# Looking for opinions on replacement shocks



## kkspeed (Jul 7, 2004)

I need to replace the shocks on my 2000 2wd Frontier XE King Cab (57,000 miles) because the LF shock is leaking.

Since it's a 2wd truck and I don't go off-road, I'm looking for an OEM-type shock or "slightly" stiffer. I like the ride quality of the OEM shocks and don't want to replace them with stiff shocks that feel every ripple in the road.

I installed KYB GR2 shocks on a 1990 Nissan Truck which I previously owned. Those shocks were junk. They felt just as soft as the worn out shocks with 100,000 miles. 

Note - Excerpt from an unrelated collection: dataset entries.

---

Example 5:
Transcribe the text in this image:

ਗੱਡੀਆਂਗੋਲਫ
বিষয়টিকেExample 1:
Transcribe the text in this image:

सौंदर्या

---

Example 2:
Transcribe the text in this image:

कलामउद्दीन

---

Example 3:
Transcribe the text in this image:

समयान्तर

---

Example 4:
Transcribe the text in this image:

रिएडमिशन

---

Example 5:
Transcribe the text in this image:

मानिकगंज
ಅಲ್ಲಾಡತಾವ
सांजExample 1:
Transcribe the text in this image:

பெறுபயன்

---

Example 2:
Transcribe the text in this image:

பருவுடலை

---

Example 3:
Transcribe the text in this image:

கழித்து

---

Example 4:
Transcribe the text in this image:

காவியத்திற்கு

On a 1997 2wd Nissan King Cab truck that I owned, I installed KYB Gas-A-Just shocks which were too stiff. 

Anyone have experience with Tokico or Bilstein shocks?

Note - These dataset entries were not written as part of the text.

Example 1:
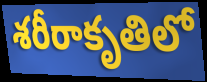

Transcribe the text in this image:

శరీరాకృతిలో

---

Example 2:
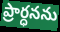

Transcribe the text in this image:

ప్రార్ధనను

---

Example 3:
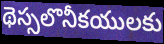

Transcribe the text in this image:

థెస్సలొనీకయులకు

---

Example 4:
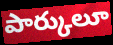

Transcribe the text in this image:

పార్కులూ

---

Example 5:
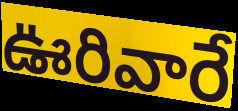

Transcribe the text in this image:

ఊరివారే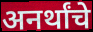
अनर्थांचेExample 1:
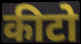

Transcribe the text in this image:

कीटो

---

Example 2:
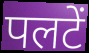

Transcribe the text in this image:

पलटें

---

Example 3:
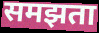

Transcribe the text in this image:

समझता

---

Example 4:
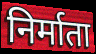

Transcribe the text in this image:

निर्माता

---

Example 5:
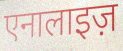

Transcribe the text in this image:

एनालाइज़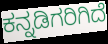
ಕನ್ನಡಿಗರಿಗಿದೆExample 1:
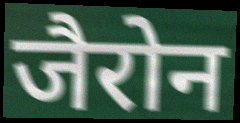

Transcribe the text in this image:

जैरोन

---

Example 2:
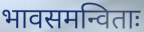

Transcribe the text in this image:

भावसमन्विताः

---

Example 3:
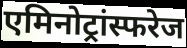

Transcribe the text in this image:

एमिनोट्रांस्फरेज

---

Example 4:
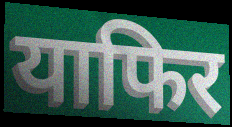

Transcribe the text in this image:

याफिर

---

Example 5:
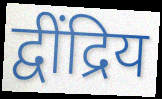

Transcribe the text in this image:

द्वींद्रियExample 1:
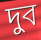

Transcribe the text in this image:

দুব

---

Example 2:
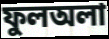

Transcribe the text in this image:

ফুলঅলা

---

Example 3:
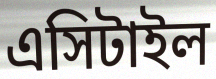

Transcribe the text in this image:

এসিটাইল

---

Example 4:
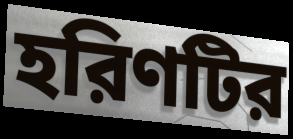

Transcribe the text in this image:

হরিণটির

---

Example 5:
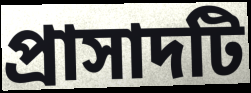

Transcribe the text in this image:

প্রাসাদটি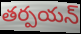
తర్పయన్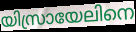
യിസ്രായേലിനെ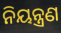
ନିୟନ୍ତ୍ରଣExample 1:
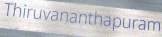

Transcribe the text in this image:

Thiruvananthapuram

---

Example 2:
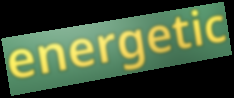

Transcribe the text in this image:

energetic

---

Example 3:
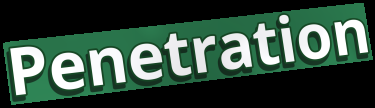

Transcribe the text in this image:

Penetration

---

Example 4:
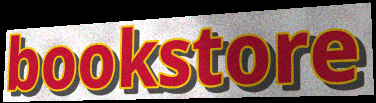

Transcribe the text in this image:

bookstore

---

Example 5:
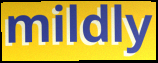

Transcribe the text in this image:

mildly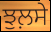
ਝੁਲ਼ਸੇ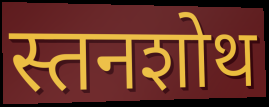
स्तनशोथ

Just looking for opinions.


----------



## Two Bills (Jan 15, 2007)

I've got a set of Bilsteins on my '01 2wd cc. I like them, but I consider them too soft. Might be what you're looking for. 
I've got a set of Monroe sensormatics on an old 2wd Mitsubishi sport pu. They're not bad either. Friend of mine has them on his Tacoma and they seem fine after about 70 or 80K.
It'll be a toss up between the 2 when I do my wife's 2wd Montero sport. Probably go w/the Bilsteins there, also.


----------



## kkspeed (Jul 7, 2004)

Thanks for the info. I always liked Bilsteins and know they last forever, but wasn't sure how they were valved for my Nissan truck.


----------